• **What to do**
Everything from the line containing "Cada combinación de" through the final line of the records must be transcribed verbatim; nothing else belongs in the result.

• **Given records**
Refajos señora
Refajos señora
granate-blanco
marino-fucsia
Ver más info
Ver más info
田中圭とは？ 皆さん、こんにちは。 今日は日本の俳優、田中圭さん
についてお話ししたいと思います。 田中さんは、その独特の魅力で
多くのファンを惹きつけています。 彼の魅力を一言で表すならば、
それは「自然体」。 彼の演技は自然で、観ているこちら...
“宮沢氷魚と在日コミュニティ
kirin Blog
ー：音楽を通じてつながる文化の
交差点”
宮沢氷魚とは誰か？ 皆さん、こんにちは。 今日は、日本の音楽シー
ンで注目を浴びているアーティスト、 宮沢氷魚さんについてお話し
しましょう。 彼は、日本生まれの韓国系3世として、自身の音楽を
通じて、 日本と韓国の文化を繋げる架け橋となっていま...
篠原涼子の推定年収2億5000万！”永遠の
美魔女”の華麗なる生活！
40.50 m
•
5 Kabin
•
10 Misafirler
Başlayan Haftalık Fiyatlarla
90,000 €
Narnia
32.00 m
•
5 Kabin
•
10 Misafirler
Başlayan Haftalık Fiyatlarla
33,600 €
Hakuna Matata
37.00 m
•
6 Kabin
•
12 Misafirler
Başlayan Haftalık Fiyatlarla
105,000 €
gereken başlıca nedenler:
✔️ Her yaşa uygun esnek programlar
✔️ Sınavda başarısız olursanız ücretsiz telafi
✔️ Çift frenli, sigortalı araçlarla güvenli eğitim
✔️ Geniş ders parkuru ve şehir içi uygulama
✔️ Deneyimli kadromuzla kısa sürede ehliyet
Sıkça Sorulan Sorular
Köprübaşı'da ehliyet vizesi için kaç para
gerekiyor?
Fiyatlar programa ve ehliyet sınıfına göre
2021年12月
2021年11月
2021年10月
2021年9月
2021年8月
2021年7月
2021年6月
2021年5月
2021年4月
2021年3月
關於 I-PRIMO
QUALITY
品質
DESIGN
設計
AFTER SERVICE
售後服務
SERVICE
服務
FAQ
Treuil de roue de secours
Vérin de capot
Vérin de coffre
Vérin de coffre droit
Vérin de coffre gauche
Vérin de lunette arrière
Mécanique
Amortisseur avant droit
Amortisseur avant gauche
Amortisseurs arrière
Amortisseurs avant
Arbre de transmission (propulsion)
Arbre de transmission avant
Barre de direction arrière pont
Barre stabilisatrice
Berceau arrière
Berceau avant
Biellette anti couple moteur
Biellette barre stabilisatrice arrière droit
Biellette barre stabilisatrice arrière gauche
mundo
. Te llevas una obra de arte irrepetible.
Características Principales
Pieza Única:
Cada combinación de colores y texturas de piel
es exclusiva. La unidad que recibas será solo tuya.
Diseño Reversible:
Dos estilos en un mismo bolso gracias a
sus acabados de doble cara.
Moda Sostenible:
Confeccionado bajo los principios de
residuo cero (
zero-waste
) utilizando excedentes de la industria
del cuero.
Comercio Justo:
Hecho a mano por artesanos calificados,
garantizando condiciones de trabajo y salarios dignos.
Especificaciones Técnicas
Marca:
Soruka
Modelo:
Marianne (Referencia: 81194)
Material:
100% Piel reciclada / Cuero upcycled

• **Solution**
Cada combinación de colores y texturas de piel
es exclusiva. La unidad que recibas será solo tuya.
Diseño Reversible:
Dos estilos en un mismo bolso gracias a
sus acabados de doble cara.
Moda Sostenible:
Confeccionado bajo los principios de
residuo cero (
zero-waste
) utilizando excedentes de la industria
del cuero.
Comercio Justo:
Hecho a mano por artesanos calificados,
garantizando condiciones de trabajo y salarios dignos.
Especificaciones Técnicas
Marca:
Soruka
Modelo:
Marianne (Referencia: 81194)
Material:
100% Piel reciclada / Cuero upcycled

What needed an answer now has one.